▶ [TASK OBJECTIVE]: Repeat nothing but the lines below running from the one containing "parameter swidth = 1; //Select Bitwidth" to the one containing "d = ins[i*dwidth-:dwidth];". Keep both end lines.

▶ [Items from a data source]:
Start of Block
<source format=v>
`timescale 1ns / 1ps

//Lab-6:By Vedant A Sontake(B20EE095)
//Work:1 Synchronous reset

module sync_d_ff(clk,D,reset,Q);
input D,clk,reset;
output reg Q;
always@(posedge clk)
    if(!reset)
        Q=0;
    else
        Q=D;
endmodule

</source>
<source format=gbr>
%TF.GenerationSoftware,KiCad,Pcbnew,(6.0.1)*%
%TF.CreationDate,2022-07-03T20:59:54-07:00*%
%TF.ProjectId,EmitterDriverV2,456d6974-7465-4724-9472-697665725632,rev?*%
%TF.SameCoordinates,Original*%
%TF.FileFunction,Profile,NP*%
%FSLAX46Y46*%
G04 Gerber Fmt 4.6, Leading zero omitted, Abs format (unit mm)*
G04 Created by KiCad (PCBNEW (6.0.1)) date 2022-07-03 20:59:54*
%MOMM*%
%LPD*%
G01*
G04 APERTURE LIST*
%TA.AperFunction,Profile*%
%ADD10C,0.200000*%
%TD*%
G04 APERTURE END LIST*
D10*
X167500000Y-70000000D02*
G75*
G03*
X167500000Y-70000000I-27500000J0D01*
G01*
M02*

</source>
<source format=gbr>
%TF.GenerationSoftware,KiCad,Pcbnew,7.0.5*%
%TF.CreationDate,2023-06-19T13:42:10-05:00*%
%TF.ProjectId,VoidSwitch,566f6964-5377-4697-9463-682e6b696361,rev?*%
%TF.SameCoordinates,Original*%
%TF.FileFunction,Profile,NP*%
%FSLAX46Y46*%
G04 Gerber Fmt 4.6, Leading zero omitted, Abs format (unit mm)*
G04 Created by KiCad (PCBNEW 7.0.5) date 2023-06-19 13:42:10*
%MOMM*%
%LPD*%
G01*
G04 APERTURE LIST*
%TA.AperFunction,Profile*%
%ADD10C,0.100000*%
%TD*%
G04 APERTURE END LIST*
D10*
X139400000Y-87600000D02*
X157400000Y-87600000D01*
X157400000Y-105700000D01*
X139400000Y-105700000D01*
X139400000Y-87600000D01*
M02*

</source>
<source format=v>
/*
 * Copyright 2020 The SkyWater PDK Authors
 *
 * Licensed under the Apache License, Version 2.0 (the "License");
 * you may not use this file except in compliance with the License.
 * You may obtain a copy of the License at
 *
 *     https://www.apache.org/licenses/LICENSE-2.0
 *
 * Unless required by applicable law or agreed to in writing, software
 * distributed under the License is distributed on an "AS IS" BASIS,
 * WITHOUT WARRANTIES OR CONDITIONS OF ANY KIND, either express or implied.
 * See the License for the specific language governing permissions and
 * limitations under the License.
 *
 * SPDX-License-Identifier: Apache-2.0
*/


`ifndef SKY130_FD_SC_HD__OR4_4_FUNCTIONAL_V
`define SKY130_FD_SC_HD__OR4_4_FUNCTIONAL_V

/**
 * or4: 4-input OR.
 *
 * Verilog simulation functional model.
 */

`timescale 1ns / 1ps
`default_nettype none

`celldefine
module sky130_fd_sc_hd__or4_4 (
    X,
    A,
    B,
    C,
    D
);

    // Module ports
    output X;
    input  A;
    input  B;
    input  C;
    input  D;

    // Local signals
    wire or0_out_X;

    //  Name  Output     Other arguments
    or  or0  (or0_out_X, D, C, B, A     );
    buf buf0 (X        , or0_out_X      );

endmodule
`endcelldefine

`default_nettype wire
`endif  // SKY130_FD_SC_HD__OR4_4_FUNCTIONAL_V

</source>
End of Block
Start of Block
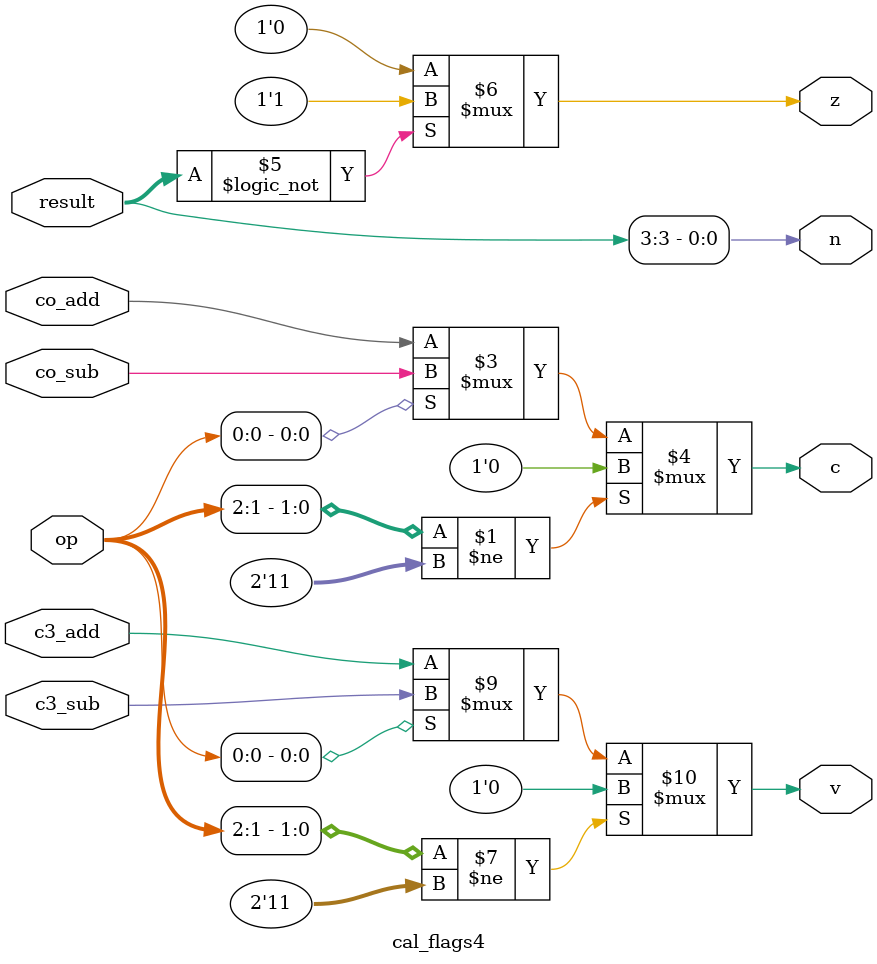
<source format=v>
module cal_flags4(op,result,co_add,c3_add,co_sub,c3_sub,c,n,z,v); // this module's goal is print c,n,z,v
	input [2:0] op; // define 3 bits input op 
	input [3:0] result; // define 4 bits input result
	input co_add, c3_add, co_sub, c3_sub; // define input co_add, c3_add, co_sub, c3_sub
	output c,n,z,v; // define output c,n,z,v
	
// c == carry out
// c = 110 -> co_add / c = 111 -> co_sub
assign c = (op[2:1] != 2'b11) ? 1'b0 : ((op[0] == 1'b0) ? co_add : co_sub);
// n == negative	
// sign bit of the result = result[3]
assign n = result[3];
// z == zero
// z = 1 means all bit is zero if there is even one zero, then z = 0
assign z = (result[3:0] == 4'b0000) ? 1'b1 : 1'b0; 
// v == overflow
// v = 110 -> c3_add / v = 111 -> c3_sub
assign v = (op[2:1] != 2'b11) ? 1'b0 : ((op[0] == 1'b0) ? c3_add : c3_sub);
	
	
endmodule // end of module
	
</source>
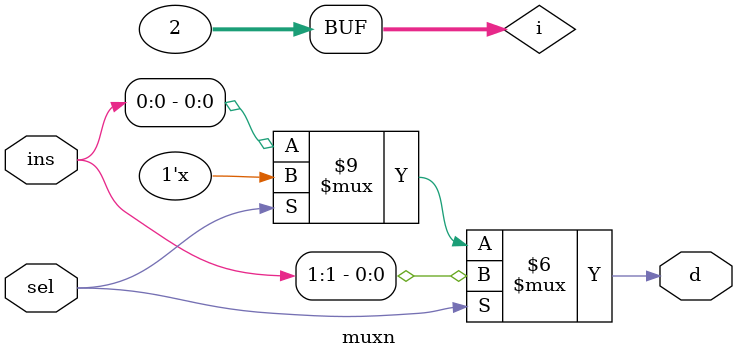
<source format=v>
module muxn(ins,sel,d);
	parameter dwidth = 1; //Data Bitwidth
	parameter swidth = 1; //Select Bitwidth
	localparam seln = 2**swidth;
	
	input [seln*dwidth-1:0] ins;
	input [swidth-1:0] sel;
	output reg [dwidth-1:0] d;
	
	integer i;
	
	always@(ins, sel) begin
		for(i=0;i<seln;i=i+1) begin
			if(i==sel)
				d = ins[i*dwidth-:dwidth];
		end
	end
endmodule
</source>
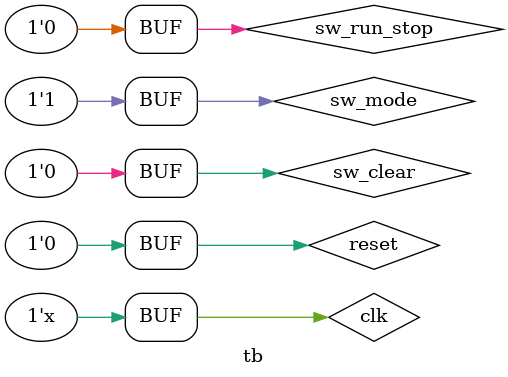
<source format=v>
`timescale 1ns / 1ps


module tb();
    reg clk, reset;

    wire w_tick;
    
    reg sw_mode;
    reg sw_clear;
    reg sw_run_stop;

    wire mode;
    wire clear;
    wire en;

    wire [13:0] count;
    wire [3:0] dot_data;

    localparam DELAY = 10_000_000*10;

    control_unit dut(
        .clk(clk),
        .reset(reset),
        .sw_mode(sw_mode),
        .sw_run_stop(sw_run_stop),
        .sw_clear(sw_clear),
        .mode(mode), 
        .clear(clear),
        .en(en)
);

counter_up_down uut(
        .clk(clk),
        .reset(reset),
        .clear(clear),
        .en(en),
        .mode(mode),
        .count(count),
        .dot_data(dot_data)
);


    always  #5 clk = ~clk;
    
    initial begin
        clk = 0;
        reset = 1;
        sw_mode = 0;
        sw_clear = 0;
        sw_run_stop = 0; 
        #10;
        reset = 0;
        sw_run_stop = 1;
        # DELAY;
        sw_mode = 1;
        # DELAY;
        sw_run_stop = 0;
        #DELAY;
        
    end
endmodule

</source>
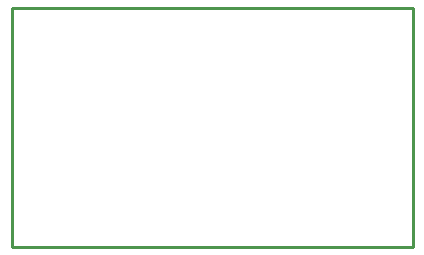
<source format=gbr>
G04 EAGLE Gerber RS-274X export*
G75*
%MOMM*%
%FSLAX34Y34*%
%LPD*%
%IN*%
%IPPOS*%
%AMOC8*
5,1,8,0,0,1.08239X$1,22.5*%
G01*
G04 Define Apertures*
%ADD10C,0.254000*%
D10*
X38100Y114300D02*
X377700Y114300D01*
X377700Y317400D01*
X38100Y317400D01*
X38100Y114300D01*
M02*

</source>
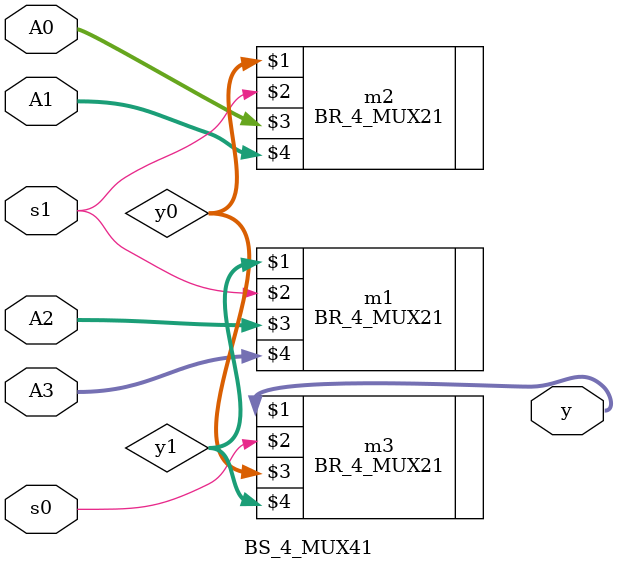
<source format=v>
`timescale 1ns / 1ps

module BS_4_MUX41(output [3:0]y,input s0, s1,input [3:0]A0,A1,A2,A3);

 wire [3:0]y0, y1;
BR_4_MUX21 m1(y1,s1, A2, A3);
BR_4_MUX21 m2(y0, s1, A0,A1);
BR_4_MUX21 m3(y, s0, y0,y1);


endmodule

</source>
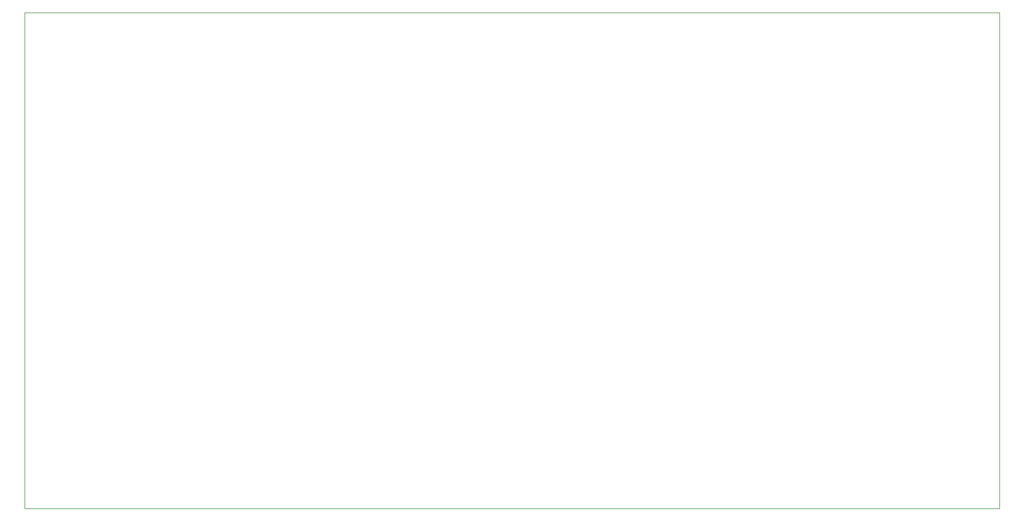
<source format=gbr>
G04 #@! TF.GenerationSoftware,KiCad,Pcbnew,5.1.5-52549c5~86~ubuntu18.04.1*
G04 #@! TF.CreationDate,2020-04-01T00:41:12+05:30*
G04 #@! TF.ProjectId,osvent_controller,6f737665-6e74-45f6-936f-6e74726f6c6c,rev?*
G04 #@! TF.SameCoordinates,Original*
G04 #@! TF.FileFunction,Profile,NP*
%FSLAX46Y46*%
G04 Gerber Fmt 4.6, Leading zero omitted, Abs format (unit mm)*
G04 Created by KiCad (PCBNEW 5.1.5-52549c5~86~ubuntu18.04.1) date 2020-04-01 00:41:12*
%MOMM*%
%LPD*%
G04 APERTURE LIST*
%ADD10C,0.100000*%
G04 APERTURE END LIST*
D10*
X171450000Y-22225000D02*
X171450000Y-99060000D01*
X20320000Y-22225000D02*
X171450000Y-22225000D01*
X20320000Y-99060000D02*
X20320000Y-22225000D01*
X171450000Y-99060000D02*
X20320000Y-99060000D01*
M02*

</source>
End of Block
Start of Block
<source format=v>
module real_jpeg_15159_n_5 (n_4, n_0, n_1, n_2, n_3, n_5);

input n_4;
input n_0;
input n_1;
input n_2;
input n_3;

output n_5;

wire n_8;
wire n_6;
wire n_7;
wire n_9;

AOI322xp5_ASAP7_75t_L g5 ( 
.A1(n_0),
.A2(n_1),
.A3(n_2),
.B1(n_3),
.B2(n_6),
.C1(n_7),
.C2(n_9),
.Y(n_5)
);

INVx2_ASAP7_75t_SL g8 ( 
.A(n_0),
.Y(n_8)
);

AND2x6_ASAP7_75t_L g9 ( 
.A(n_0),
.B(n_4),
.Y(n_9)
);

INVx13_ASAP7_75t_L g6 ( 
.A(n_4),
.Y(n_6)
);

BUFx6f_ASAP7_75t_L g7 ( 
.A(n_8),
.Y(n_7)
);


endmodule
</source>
End of Block
▶ [ANSWER BOX]:
	parameter swidth = 1; //Select Bitwidth
	localparam seln = 2**swidth;
	
	input [seln*dwidth-1:0] ins;
	input [swidth-1:0] sel;
	output reg [dwidth-1:0] d;
	
	integer i;
	
	always@(ins, sel) begin
		for(i=0;i<seln;i=i+1) begin
			if(i==sel)
				d = ins[i*dwidth-:dwidth];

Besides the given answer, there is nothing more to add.